International Night celebrates the cultural diversity across the U of R

Lively music filled the gymnasium while bamboo poles slid across the stage as dancers from Maharlika Dance Group perform traditional Filipino dances, all parts of International Night at the University of Regina.

Last Friday, hundreds of people wore colourful traditional costumes as International Night made a comeback after the pandemic. After few years of silence, this annual celebration of cultural diversity brought people together to enjoy international cuisine, diverse traditional performances, cultural fashion showcase competition and Student Idol competition.

Last Friday, hundreds of people gathered together to celebrate the cultural diversity across the campus.

Samantha Herreria and Gerone Dimalanta, two of the Maharlika Dance Group’s coordinators, could not be happier to perform with their group at this year’s International Night.

“It was amazing. Breath-taking literally and figuratively,” Dimalanta said with a smile on his face.

Dimalanta was happy to see all the multicultural representation. He said Canada is a multicultural country and that is how it should be celebrated.

“Honestly, we should have more of these. Spread the culture!” Herreria said.

Charline Ihimbazwe, a second-year psychology and business student, had been enjoying the spirit and all performances throughout the evening.

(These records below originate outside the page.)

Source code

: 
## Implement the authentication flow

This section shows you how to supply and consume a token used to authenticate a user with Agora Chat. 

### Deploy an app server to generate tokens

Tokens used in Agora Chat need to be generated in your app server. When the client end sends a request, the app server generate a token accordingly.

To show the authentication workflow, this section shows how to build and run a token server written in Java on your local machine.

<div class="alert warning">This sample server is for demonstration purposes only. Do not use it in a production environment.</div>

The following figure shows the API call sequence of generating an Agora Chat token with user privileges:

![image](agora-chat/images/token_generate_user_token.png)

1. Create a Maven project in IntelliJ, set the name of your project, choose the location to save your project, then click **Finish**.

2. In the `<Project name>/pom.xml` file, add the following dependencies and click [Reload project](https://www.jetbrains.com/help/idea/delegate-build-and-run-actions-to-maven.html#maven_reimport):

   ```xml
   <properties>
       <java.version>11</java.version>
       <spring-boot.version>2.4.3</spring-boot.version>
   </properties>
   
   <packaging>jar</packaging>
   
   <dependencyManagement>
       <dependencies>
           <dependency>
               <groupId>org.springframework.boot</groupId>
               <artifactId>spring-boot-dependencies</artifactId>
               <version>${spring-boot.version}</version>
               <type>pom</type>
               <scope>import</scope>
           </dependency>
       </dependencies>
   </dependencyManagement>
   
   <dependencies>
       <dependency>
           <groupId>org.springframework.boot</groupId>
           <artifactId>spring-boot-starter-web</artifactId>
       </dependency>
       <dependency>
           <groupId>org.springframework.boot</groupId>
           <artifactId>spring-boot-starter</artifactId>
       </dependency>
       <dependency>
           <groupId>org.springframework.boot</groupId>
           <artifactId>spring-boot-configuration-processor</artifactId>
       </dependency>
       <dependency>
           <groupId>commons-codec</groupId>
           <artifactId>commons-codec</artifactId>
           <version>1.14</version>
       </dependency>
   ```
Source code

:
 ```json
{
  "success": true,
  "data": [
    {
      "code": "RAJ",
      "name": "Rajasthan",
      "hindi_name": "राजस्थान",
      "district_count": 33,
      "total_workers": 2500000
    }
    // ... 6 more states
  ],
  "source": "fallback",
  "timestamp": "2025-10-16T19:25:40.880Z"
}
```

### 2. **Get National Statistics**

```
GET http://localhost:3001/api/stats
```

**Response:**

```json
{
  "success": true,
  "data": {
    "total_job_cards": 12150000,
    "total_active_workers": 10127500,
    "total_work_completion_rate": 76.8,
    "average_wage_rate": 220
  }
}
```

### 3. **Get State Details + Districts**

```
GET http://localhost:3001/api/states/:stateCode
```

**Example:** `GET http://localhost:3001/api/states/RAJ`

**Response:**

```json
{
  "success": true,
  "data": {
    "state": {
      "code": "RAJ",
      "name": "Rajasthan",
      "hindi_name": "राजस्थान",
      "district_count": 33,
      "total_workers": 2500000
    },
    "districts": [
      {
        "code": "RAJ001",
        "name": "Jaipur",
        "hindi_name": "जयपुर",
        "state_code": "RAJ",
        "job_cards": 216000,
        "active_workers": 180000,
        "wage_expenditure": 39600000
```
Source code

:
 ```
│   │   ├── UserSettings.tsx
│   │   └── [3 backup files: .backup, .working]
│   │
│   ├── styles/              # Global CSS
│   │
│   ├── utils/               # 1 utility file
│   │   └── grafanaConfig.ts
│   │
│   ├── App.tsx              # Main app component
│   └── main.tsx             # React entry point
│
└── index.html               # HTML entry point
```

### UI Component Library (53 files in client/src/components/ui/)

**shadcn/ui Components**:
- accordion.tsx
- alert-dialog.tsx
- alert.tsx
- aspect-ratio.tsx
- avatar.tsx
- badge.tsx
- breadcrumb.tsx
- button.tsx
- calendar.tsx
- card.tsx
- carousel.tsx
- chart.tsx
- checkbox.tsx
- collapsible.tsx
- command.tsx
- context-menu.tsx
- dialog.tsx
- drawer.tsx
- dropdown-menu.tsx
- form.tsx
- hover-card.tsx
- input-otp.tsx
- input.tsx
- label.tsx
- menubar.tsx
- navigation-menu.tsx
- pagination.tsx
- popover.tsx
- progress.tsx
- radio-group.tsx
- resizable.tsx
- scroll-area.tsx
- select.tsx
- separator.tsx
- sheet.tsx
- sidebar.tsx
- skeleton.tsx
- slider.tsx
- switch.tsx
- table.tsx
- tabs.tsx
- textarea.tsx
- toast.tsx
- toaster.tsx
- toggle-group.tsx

Ihimbazwe was there to take part in U of R Student Idol competition, amazing the audience with her singing skills. Being able to perform in an event like this was important for her, as music has always been a big part of her identity, but it has not always been supported by her parents.

“Now that I have moved away from home, I have been able to explore it and I am enjoying every minute of it,” Ihimbazwe said.

Sajeena Nur (left) and Eraha Zaman Heya wore their traditional clothing while attending International Night.

For Sajeena Nur, a first-year business student and University of Regina Bangladeshi Students’ Club Vice President, International Night is all about the cultural community.

“We want to show how we are united and can stay strong together,” said Nur. “Teamwork is the dream work.”

Nur feels that people are often afraid of meeting strangers. International Night allows people from different countries and diverse cultural backgrounds celebrate their similarities and differences.

“I really appreciate how they are showcasing all these cultures. International Night is a platform where we can all get together and perform,” said Nur.

Zeel Sangani (left), Aayushi Patel, Krisha Patel and Mahek Chaudhari performed together at the International Night. They felt like everyone were complimenting their clothes.

Expressing themselves through traditional clothing was also important for a performing group of international students from India. In their opinion, performing at the International Night was a great experience. The group agreed that the audience seemed to enjoy and appreciate their performance.

“It was nerve-racking at the beginning, but when we started to perform, the energy was amazing,” said second-year computer science student Krisha Patel.

Unlike the other three in the Indian dance group, fourth-year kinesiology student Zeel Sangani had performed in International Night before the pandemic. In her opinion, having events like International Night gives international students the opportunity to show appreciation to their culture.

“We can show what our cultural dances and songs mean to us, while wearing our cultural costumes,” said Patel.